→ Excerpted passage
Re: [lmi] Using auto-vectorization

lmi

[Date Prev][Date Next][Thread Prev][Thread Next][Date Index][Thread Index]

Re: [lmi] Using auto-vectorization

From:	Greg Chicares
Subject:	Re: [lmi] Using auto-vectorization
Date:	Wed, 25 Jan 2017 11:07:51 +0000
User-agent:	Mozilla/5.0 (X11; Linux x86_64; rv:45.0) Gecko/20100101 Icedove/45.6.0

On 2017-01-24 17:14, Vadim Zeitlin wrote:
> On Tue, 24 Jan 2017 04:11:10 +0000 Greg Chicares <address@hidden> wrote:
> 
> GC> On 2017-01-24 02:49, Vadim Zeitlin wrote:
> GC> [...]
> GC> > ET-based code seems to profit from auto-vectorization just
> GC> > as well as everything else, so I don't see any reason to use anything 
> else,
> GC> > especially if the code clarity and simplicity are the most important
> GC> > criteria.
> GC> > 
> GC> >  Now, whether using the particular PETE library is the best choice in 
> 2017
> GC> > is another question and I suspect that it isn't, but I'm not aware of 
> any
> GC> > critical problems with it neither.
> GC> 
> GC> It seems that there was a flurry of interest around the turn of the
> GC> century, but almost none since then. The audience for ET libraries is
> GC> relatively small, and I'd guess that most potential users chose a
> GC> library long ago and aren't interested in changing.
> 
>  There are still a few actively developed libraries built on ET, e.g. Eigen
> (http://eigen.tuxfamily.org/) or Armadillo (http://arma.sourceforge.net/)

Both seem to be MPL2:
  https://www.gnu.org/licenses/license-list.en.html#GPLCompatibleLicenses
Maybe we should take a look at them someday.

[Collected data]

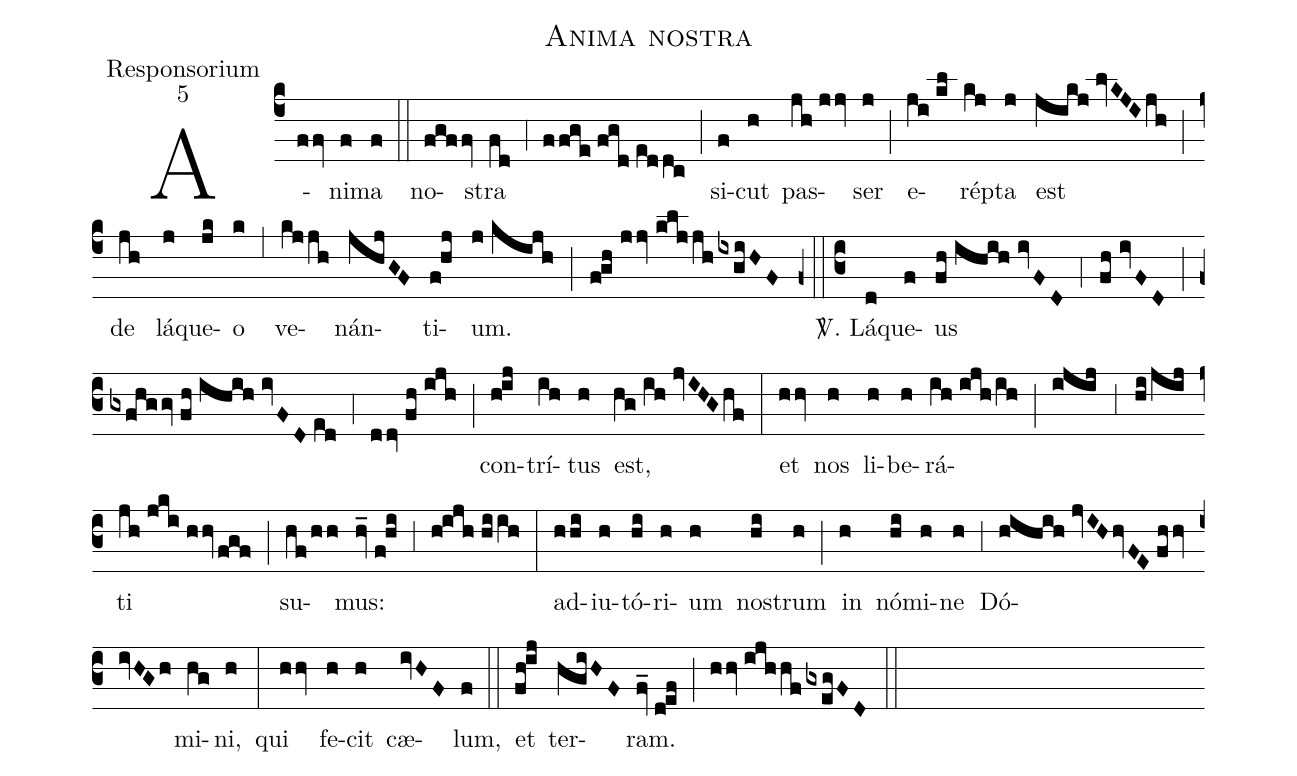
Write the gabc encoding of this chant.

name:Anima nostra;
office-part:Responsorium;
mode:5;
%%
(c4) A(ffv)ni(f)ma(f) (::)
no(fgffv)stra(fd) (,4) (ffge//fgd//eddc) (;) si(f)cut(h) pas(jh//jjv)ser(j) (;) e(ji//kl)rép(kj)ta(j) est(jikj//lvKJI/jh) (;) de(jh) lá(j)que(jk)o(k) (,5) ve(kjjh)nán(jhjGF)ti(f!hj)um.(j//kijh) (;) (f!gh//jjv//kljjh/ixgiHF)
(z0::c3) <sp>V/</sp>. Lá(d)que(f)us(fh//ihih//ivFD) (,4) (fh//ivFD) (;) (gxfhggv//fh//ihih//ivFD//ed) (,4) (ddv//fh//ijh) (;) con(h!ij)trí(ih)tus(h) est,(hg//ih//jvIHG/hf) (:)
et(hhv) nos(h) li(h)be(h)rá(ih//ijh/ih)(;)(ijij,3hi/jij)ti(jh//jki//hhv/fgf) (;) su(hf/hh)mus:(hv_//f!hi) (,3) (h!ijh//hiih) (:)
ad(hhi)iu(h)tó(hi)ri(h)um(h) no(hi)strum(h) (;) in(h) nó(hi)mi(h)ne(h) (,3) Dó(hihih//jvIH/hvFE//fhhv//ivHGh)mi(hg)ni,(h) (:)
qui(hhv) fe(h)cit(h) cæ(ivHF)lum,(f) (::)
et(fh!ij) ter(hgiHF)ram.(fv_//d!ef) (;) (hhv//ijhhf/gxegFD) (::)
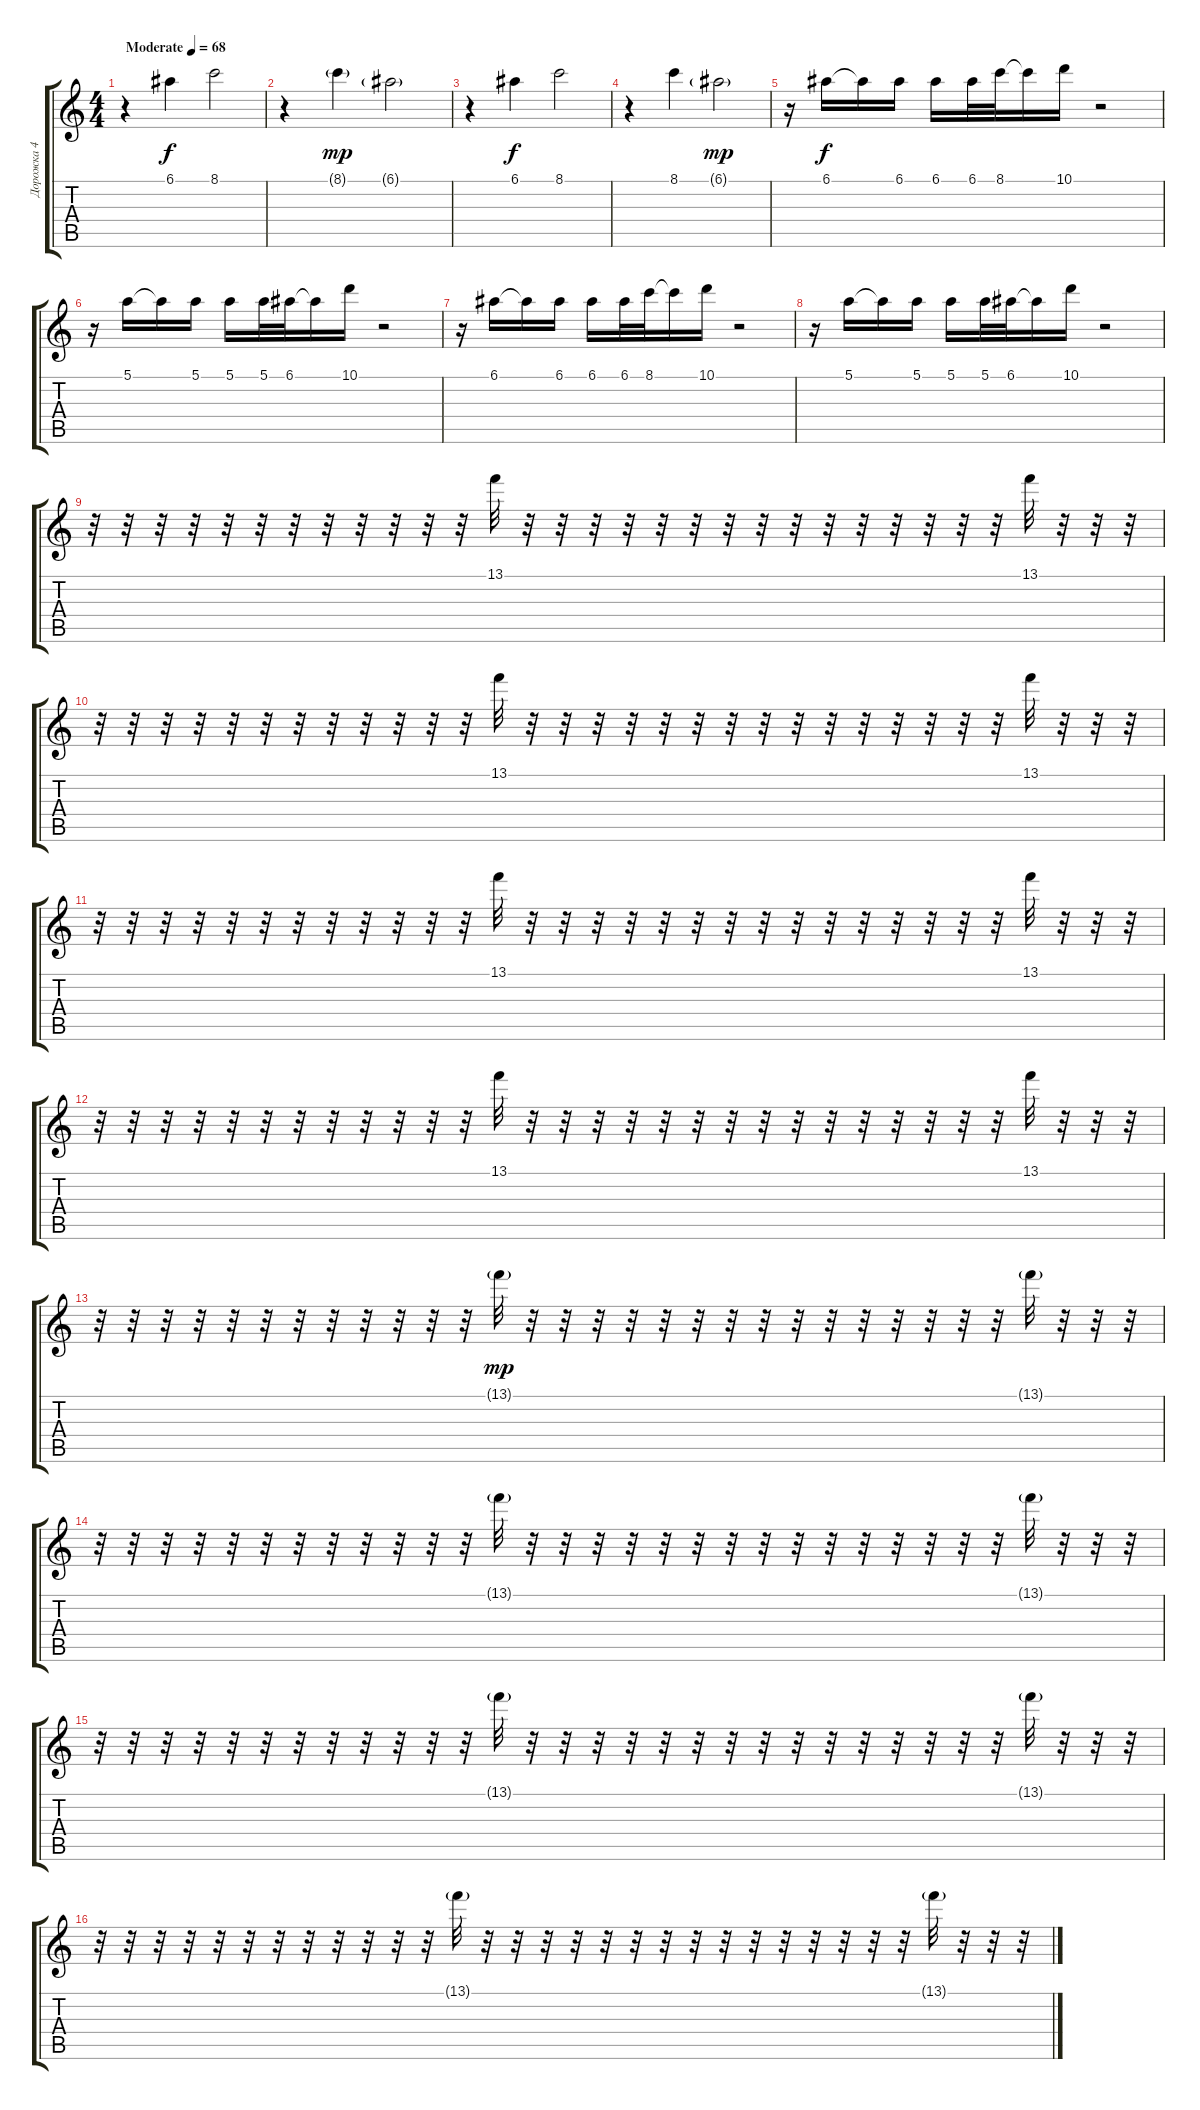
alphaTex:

\track ("Дорожка 4" "Дорожка 4") {instrument electricguitarjazz}
\staff {score tabs}
\tuning (E4 B3 G3 D3 A2 E2) {hide}
\ts (4 4)
\tempo (68 "Moderate")
\clef g2
\ks c
r.4{dy f instrument electricguitarjazz} 6.1.4 8.1.2 |
r.4 8.1{g}.4{dy mp} 6.1{g}.2 |
r.4 6.1.4{dy f} 8.1.2 |
r.4 8.1.4 6.1{g}.2{dy mp} |
r.16 6.1.16{dy f} 6.1{t}.16 6.1.16 6.1.16 6.1.32 8.1.32 8.1{t}.16 10.1.16 r.2 |
r.16 5.1.16 5.1{t}.16 5.1.16 5.1.16 5.1.32 6.1.32 6.1{t}.16 10.1.16 r.2 |
r.16 6.1.16 6.1{t}.16 6.1.16 6.1.16 6.1.32 8.1.32 8.1{t}.16 10.1.16 r.2 |
r.16 5.1.16 5.1{t}.16 5.1.16 5.1.16 5.1.32 6.1.32 6.1{t}.16 10.1.16 r.2 |
r.32 r.32 r.32 r.32 r.32 r.32 r.32 r.32 r.32 r.32 r.32 r.32 13.1.32 r.32 r.32 r.32 r.32 r.32 r.32 r.32 r.32 r.32 r.32 r.32 r.32 r.32 r.32 r.32 13.1.32 r.32 r.32 r.32 |
r.32 r.32 r.32 r.32 r.32 r.32 r.32 r.32 r.32 r.32 r.32 r.32 13.1.32 r.32 r.32 r.32 r.32 r.32 r.32 r.32 r.32 r.32 r.32 r.32 r.32 r.32 r.32 r.32 13.1.32 r.32 r.32 r.32 |
r.32 r.32 r.32 r.32 r.32 r.32 r.32 r.32 r.32 r.32 r.32 r.32 13.1.32 r.32 r.32 r.32 r.32 r.32 r.32 r.32 r.32 r.32 r.32 r.32 r.32 r.32 r.32 r.32 13.1.32 r.32 r.32 r.32 |
r.32 r.32 r.32 r.32 r.32 r.32 r.32 r.32 r.32 r.32 r.32 r.32 13.1.32 r.32 r.32 r.32 r.32 r.32 r.32 r.32 r.32 r.32 r.32 r.32 r.32 r.32 r.32 r.32 13.1.32 r.32 r.32 r.32 |
r.32 r.32 r.32 r.32 r.32 r.32 r.32 r.32 r.32 r.32 r.32 r.32 13.1{g}.32{dy mp} r.32 r.32 r.32 r.32 r.32 r.32 r.32 r.32 r.32 r.32 r.32 r.32 r.32 r.32 r.32 13.1{g}.32 r.32 r.32 r.32 |
r.32 r.32 r.32 r.32 r.32 r.32 r.32 r.32 r.32 r.32 r.32 r.32 13.1{g}.32 r.32 r.32 r.32 r.32 r.32 r.32 r.32 r.32 r.32 r.32 r.32 r.32 r.32 r.32 r.32 13.1{g}.32 r.32 r.32 r.32 |
r.32 r.32 r.32 r.32 r.32 r.32 r.32 r.32 r.32 r.32 r.32 r.32 13.1{g}.32 r.32 r.32 r.32 r.32 r.32 r.32 r.32 r.32 r.32 r.32 r.32 r.32 r.32 r.32 r.32 13.1{g}.32 r.32 r.32 r.32 |
r.32 r.32 r.32 r.32 r.32 r.32 r.32 r.32 r.32 r.32 r.32 r.32 13.1{g}.32 r.32 r.32 r.32 r.32 r.32 r.32 r.32 r.32 r.32 r.32 r.32 r.32 r.32 r.32 r.32 13.1{g}.32 r.32 r.32 r.32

→ Exercise set
1) Could you echo the part of the mailing-list post on auto-vectorization that opens with the words containing "On 2017-01-24 17:14, Vadim" and closes with "GC> > criteria."?
2) Which lines in the entries contain the string "instrument", matching case exactly? Copy each such line.

→ The replies
1)
On 2017-01-24 17:14, Vadim Zeitlin wrote:
> On Tue, 24 Jan 2017 04:11:10 +0000 Greg Chicares <address@hidden> wrote:
> 
> GC> On 2017-01-24 02:49, Vadim Zeitlin wrote:
> GC> [...]
> GC> > ET-based code seems to profit from auto-vectorization just
> GC> > as well as everything else, so I don't see any reason to use anything 
> else,
> GC> > especially if the code clarity and simplicity are the most important
> GC> > criteria.

2)
\track ("Дорожка 4" "Дорожка 4") {instrument electricguitarjazz}
r.4{dy f instrument electricguitarjazz} 6.1.4 8.1.2 |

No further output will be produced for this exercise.